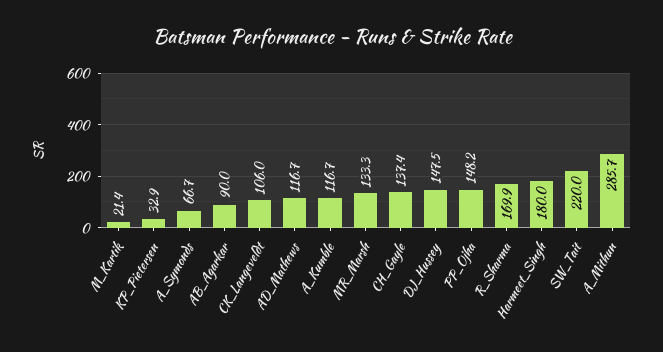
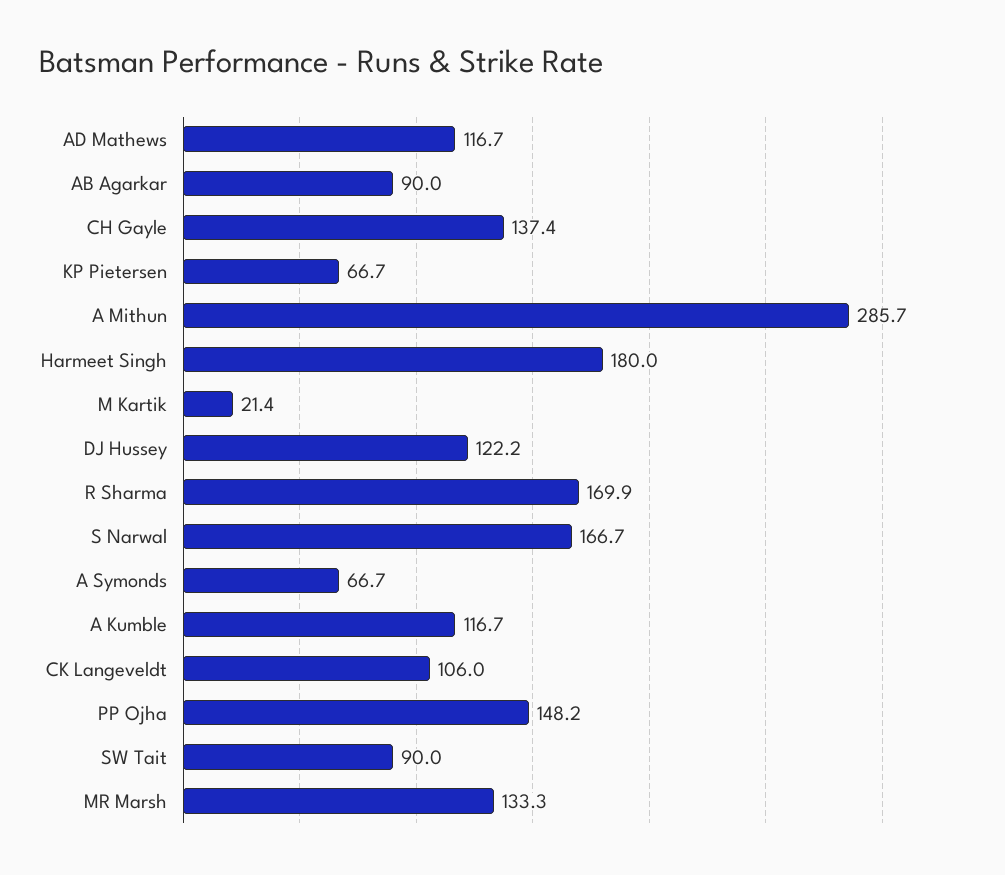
  {
    "M_Kartik": 21.4,
-   "KP_Pietersen": 32.9,
+   "KP_Pietersen": 66.7,
    "A_Symonds": 66.7,
    "AB_Agarkar": 90,
    "CK_Langeveldt": 106,
    "AD_Mathews": 116.7,
    "A_Kumble": 116.7,
    "MR_Marsh": 133.3,
    "CH_Gayle": 137.4,
-   "DJ_Hussey": 147.5,
+   "DJ_Hussey": 122.2,
    "PP_Ojha": 148.2,
    "R_Sharma": 169.9,
    "Harmeet_Singh": 180,
-   "SW_Tait": 220,
+   "SW_Tait": 90,
-   "A_Mithun": 285.7
+   "A_Mithun": 285.7,
+   "S Narwal": 166.7
  }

________________

Without the pictures, write out the entire listing exactly.

### SOLUTION TO THIS TASK
  {
    "M_Kartik": 21.4,
-   "KP_Pietersen": 32.9,
+   "KP_Pietersen": 66.7,
    "A_Symonds": 66.7,
    "AB_Agarkar": 90,
    "CK_Langeveldt": 106,
    "AD_Mathews": 116.7,
    "A_Kumble": 116.7,
    "MR_Marsh": 133.3,
    "CH_Gayle": 137.4,
-   "DJ_Hussey": 147.5,
+   "DJ_Hussey": 122.2,
    "PP_Ojha": 148.2,
    "R_Sharma": 169.9,
    "Harmeet_Singh": 180,
-   "SW_Tait": 220,
+   "SW_Tait": 90,
-   "A_Mithun": 285.7
+   "A_Mithun": 285.7,
+   "S Narwal": 166.7
  }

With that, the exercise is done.